The goal is to give athletes more authority and treat them like students rather than employees. Earlier this year, the National Labor Relations Board found that Dartmouth had enough control over the men’s basketball players that they met the definition of an employee. The school appealed that case.
The new model looks to take away some of that control schools have over their student-athletes. According to the AP, “potential no-nos” for coaches could be removing a player from the team as punishment or pushing them toward a certain major. Other potential clauses could cover time commitments, rules for appearances off the field and testing for recreational drugs.
The proposal from smaller schools comes less than a week after a U.S. House committee approved a bill that would prevent student-athletes from being considered as employees of a school, conference or governing body like the NCAA. With that, it’s up to the House of Representatives to vote or debate the bill.
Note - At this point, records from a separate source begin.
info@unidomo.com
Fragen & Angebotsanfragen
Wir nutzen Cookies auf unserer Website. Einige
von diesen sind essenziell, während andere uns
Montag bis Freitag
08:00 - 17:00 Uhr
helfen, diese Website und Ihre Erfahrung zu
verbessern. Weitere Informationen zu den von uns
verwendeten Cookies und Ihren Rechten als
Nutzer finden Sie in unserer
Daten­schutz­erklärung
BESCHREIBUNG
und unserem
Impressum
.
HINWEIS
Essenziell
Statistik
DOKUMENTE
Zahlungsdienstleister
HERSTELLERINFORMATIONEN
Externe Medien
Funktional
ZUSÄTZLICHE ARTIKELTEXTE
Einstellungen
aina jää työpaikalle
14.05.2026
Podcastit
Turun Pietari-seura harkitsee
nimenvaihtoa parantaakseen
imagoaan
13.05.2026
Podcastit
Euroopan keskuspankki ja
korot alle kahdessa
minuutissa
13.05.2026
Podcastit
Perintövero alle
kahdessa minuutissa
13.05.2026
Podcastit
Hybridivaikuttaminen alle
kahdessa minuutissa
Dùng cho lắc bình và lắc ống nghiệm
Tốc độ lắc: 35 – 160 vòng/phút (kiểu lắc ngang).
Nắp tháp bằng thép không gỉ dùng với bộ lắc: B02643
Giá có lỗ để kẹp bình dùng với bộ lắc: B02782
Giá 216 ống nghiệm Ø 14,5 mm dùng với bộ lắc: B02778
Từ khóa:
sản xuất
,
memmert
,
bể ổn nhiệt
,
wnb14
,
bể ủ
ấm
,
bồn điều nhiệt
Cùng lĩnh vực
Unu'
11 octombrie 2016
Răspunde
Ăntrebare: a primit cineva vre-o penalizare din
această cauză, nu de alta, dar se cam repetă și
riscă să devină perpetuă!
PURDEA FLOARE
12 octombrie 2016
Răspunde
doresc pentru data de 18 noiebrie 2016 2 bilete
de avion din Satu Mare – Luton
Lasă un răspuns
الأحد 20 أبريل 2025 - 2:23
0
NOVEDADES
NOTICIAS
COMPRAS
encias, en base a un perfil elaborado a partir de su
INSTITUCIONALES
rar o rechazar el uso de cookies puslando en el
There are 128 FCS programs and approximately 90 schools without football that are more basketball-focused programs. The West Coast Conference does not sponsor Division-I football (San Diego fields a football team in the Pioneer Football League). Notably, the Big East is considered a power conference in regard to the league’s success in men’s basketball despite not having football.
While the aftermath of the House v. NCAA case is far from settled, the idea of student-athletes being considered as employees and thus eliminating amateurism in college athletics is a fear shared among leaders of smaller conferences. A report from The Athletic stated that the Johnson v. NCAA case, which argues in favor of student-athletes being classified as employees, could spell doom for some non-Power 5 athletic departments if student-athletes were able to unionize and were subject to minimum wage and overtime pay.
After agreeing to a landmark $2.8 billion settlement on three antitrust cases, the NCAA and its member institutions are seeking other avenues to generate extra revenue and help offset some of the damages. One such way the NCAA is considering is potentially expanding the NCAA Tournament to 72 or 76 teams.
The Big 12 could take matters into its own hands if it follows through on a one-of-a-kind private equity investment that could bring in up to $1 billion from a Luxembourg-based firm. The league is also reportedly considering selling its naming rights to the highest bidder, as is Conference USA, the American and Mountain West.